I've always had what I called 'dishwater blond' hair. In other words, it was a yucky light brown. It was also straight and stringy.
For a few years, when I was in my late twenties, early thirties, it flowed in the spaghetti mop style. In my late thirties, early forties, I shortened and permed it into a frizzy replica of Howdy Doody. My husband always said he liked my hair longer, so I let it grow to shoulder length for a while until I remembered how lovely it had been to have hair that always adorned the sink and clogged the drain.
In my late fifties, early sixties, I got my hair cut SHORT. As short as my husband's, but with just a wisp of a bang so you could tell I was a girl. I told everyone it was my Demi Moore look. (GI Jane – where she shaved her head.)
My husband died when I was sixty four and I got this brilliant idea I was going to grow my hair so I could wear it in a pony tail. So the process of growing it out begins. My wispy bangs start to grow over my right eye in a backward wave. It's still not long enough to do anything with on the sides or in the back. I pin the wayward strands back, but my hair is so thin it keeps popping out of its bonds. So when people ask about my hair, I say it's my Talulah Bankhead look. As if I could ever look like Talulah or Demi for that matter.

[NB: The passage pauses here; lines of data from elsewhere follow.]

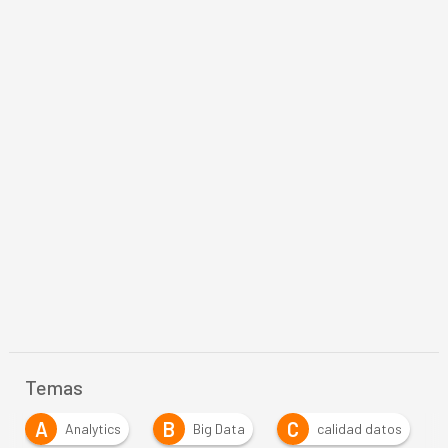
Temas
A
B
C
Analytics
Big Data
calidad datos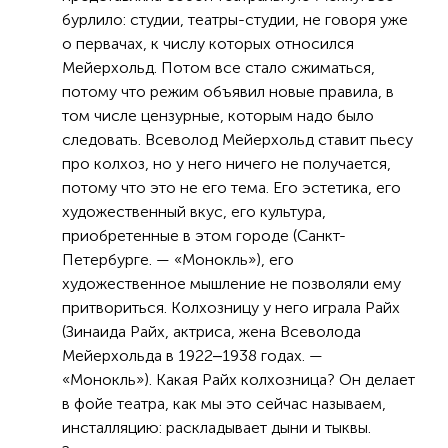
бурлило: студии, театры-студии, не говоря уже
о первачах, к числу которых относился
Мейерхольд. Потом все стало сжиматься,
потому что режим объявил новые правила, в
том числе цензурные, которым надо было
следовать. Всеволод Мейерхольд ставит пьесу
про колхоз, но у него ничего не получается,
потому что это не его тема. Его эстетика, его
художественный вкус, его культура,
приобретенные в этом городе (Санкт-
Петербурге. — «Монокль»), его
художественное мышление не позволяли ему
притвориться. Колхозницу у него играла Райх
(Зинаида Райх, актриса, жена Всеволода
Мейерхольда в 1922‒1938 годах. —
«Монокль»). Какая Райх колхозница? Он делает
в фойе театра, как мы это сейчас называем,
инсталляцию: раскладывает дыни и тыквы.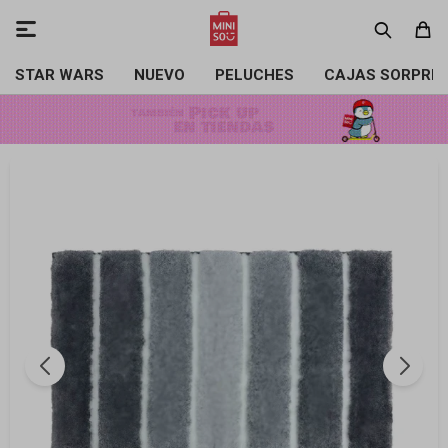

STAR WARS
NUEVO
PELUCHES
CAJAS SORPRE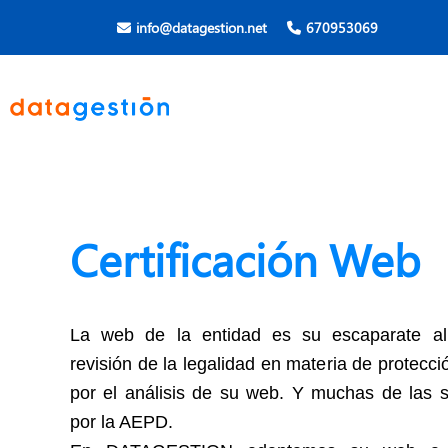
info@datagestion.net
670953069
Certificación Web
La web de la entidad es su escaparate al e
revisión de la legalidad en materia de protecc
por el análisis de su web. Y muchas de las 
por la AEPD.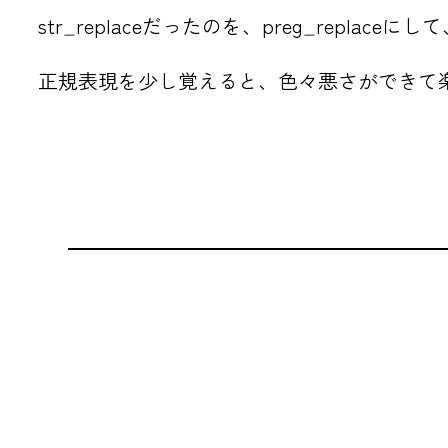
str_replaceだったのを、preg_rep
正規表現を少し覚えると、色々悪さができて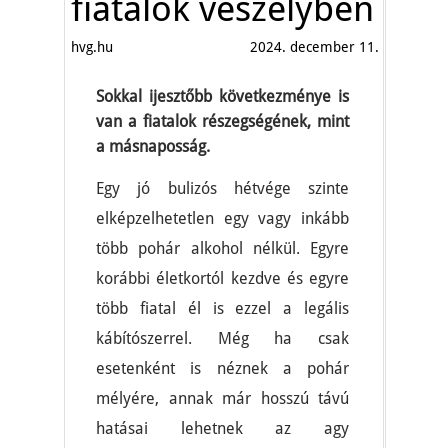
fiatalok veszélyben
hvg.hu
2024. december 11.
Sokkal ijesztőbb következménye is
van a fiatalok részegségének, mint
a másnaposság.
Egy jó bulizós hétvége szinte
elképzelhetetlen egy vagy inkább
több pohár alkohol nélkül. Egyre
korábbi életkortól kezdve és egyre
több fiatal él is ezzel a legális
kábítószerrel. Még ha csak
esetenként is néznek a pohár
mélyére, annak már hosszú távú
hatásai lehetnek az agy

As I progress in my challenge my stringy hair actually starts to form a flip up curl on the ends. I like it! It still needs to grow more for a pony tail though. Finally a short, squat goat's tail forms. Yea! I pin my Talulah wave straight back on my head.
My teenage neighbor starts to go to the swimming pool with me. In other words, she takes me by the hand and leads me because I have never been in a pool, have never been in water wading above my waist and don't have a clue how to swim. Another challenge.
She's trying to highlight her hair by putting lemon juice on it combined with the sun. So, do I want to try it? OK, why not? My hair actually starts to have highlights, but they're gray. She says we better stop the lemon juice. I say, "Oh, no, I like it!"
So now I have a fair sized pony tail, hair falling out all over, a drain I have to clean once a week, and pretty little gray hairs framing my face.
Hey, 50% happiness factor at my age isn't bad. I'm working on a higher percentage of happiness, but I don't know if that will have anything to do with my hair.